Worth Charting believes another gap comes into play
Carter Braxton Worth is founder of Worth Charting and frequent CNBC guest. He follows the markets as a technician and was the Chief Market Technician at Oppenheimer, Sterne Agee & Leach and Cornerstone Macro for almost 20 years before recently founding his own firm.
In a chart he emailed on Friday Worth wrote, “The unfilled gap of one year ago (April 5, 2021) at 4020.63 is “in play.” He emailed it about 11 am on Friday when the S&P 500 was around 4,215. It wound up falling another 82 points. He added, “Our thesis continues to be that said gap will be filled (at a minimum) representing a 16.56% selloff from the market’s January 4th peak.” The blue lines indicate filled gaps and the red line is an unfilled gap.
The chart also shows a heads and shoulders pattern with the three red upside down U shapes, which is not positive for investors.
S&P 500 P/E multiple has fallen quite a bit
John Butters, Senior Earnings Analyst at FactSet, publishes a weekly report on the S&P 500. One of the charts he always includes is the Index’s forward 12-month P/E multiple. This week’s chart shows the P/E multiple has steadily declined from its second half 2020 high’s between 21x and 23x to its current 18.1x.

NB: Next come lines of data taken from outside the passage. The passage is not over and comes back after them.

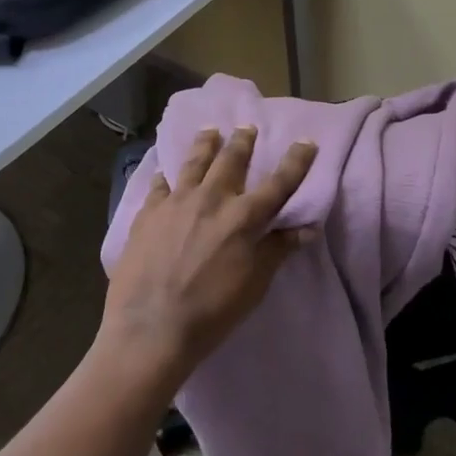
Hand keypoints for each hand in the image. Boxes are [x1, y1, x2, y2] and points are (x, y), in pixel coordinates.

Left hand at [101, 126, 318, 391]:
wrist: (150, 329)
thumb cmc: (212, 312)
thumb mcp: (254, 284)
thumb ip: (278, 249)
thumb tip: (307, 227)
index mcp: (243, 217)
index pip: (279, 183)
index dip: (296, 161)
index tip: (307, 141)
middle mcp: (212, 199)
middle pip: (231, 161)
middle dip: (243, 142)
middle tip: (246, 126)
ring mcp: (176, 203)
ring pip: (194, 162)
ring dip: (205, 144)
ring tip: (210, 131)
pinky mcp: (147, 214)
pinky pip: (159, 185)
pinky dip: (165, 176)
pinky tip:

While 18.1x is below the 5-year average of 18.6x, it is above the 10-year average of 16.9x. It isn’t surprising that the Index’s P/E multiple is still in the high teens due to interest rates still on the low side and decent earnings growth. However, it is worth noting that a handful of large-cap tech names are above this average, and that a large percentage of other companies in the Index have P/E multiples of 15x or lower.
With the Fed about to raise interest rates and shrink its balance sheet, it isn’t surprising that the S&P 500’s P/E multiple has fallen. One of the big unknowns about how much father it could fall is how aggressive the Fed be with its tightening. Unfortunately, it will be at least a few months until even the Fed knows what it will do.